Last week, I witnessed such a touching display of a son's love for his mother and surprisingly it was from a grown man. We were hosting a Look Good...Feel Better session, where women facing treatment for cancer come to be pampered and learn how to deal with the effects of their disease. Often times men will bring their wives but wait in the lobby or return a couple hours later to get them. I welcomed the son into the room but let him know it would be at least two hours and showed him other areas he could wait, if more comfortable.
He smiled sweetly and said, "I'll be just fine right here by my mom," as he pulled up a seat next to her. Further in the session, I noticed him scooting his chair closer. As I walked past later, I realized they were holding hands under the table. Her small and frail fingers rested gently in his strong hand. With the other, he softly stroked her arm, as if to comfort and ease her. It was such a loving moment and gave me goosebumps hours later when I thought back to it.
Just as he'd promised, he stayed right by her side.
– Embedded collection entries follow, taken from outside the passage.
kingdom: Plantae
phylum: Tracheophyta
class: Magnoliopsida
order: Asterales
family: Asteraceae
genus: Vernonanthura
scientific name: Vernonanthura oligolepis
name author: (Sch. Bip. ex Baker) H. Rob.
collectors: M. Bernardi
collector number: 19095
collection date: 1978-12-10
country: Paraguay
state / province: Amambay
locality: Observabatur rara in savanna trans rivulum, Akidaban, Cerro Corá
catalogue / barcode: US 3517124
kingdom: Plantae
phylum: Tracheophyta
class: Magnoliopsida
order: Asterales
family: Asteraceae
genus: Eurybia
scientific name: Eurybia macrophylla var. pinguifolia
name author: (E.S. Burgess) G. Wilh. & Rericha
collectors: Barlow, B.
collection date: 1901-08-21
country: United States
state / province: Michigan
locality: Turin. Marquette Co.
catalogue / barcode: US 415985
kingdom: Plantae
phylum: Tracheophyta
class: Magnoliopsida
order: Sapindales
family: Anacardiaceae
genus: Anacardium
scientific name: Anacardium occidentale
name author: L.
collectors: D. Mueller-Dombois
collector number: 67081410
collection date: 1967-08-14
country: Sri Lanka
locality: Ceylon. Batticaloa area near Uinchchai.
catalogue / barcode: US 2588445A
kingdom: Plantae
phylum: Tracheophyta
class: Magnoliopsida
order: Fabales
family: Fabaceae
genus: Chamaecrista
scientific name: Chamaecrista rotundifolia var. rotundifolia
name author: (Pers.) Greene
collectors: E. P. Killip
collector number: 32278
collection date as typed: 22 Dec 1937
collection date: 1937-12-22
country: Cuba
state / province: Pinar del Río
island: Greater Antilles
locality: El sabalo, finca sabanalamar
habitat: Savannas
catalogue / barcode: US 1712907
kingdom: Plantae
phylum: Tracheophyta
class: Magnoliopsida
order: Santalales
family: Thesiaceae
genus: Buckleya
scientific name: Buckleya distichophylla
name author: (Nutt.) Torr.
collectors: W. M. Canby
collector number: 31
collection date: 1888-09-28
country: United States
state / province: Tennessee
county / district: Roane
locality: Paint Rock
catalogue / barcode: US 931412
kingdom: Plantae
Thanking us as she was hugging her goodbyes, he shared that she almost didn't come, nervous and not sure what to expect. It was his offer to attend that changed her mind. In seeing how much she enjoyed the session, as well as that special memory they shared, I'm glad for both of them that he did.
There is an extra special bond between mother and son. It's something indescribable and I was fortunately blessed twice with such a gift. Such a bond cannot be broken, even if separated by miles - or other worlds. While my relationship with Austin was cut short by his sudden passing, I feel his love and protection over me still. And gratefully, I also see that same level of care and devotion from Noah. I'm fortunate to have both an earthly guardian and a heavenly angel watching over me daily.
I think boys are naturally drawn to keeping their moms safe, but I know for mine their need to safeguard me increased after our wreck six years ago. Seeing someone they love in pain and for such a lengthy recovery, led them both to cling to my side. It especially affected Austin, as any sign of discomfort from me after our close call, would almost cause him physical pain. He was the age that Noah is now and finding some of his essays and journal entries, I see how it made him realize how short life is even at such a young age. Perhaps it was one of the reasons he made the most of every moment.
Noah is now just as protective, rushing to my aid if I trip or am hurting in some way. The past few months he's attended nearly every physical therapy session with me for my arm. He listened and learned along the way, making sure I did my exercises at home and knowing exactly how to help if I had pain. Now that I'm no longer in PT, he's my home therapist, patiently counting and watching my movements, as well as connecting the unit to my arm that sends electric pulses when I need it.
One would hope all sons would be this loving to their mothers. Maybe most would say their care for me was just due to their age. I do know that even at 14, Austin never hesitated in hugging me, leaning in to kiss my cheek, or even holding my hand when the mood struck him. At 11, I feel a pull and tug with Noah, as part of him grows up while the other still very much needs the comfort from Mom. I do know that display of affection is something I will never tire of and hope he never outgrows! Regardless, the love he has for me, whether shown outwardly or not, will always be known by the heart.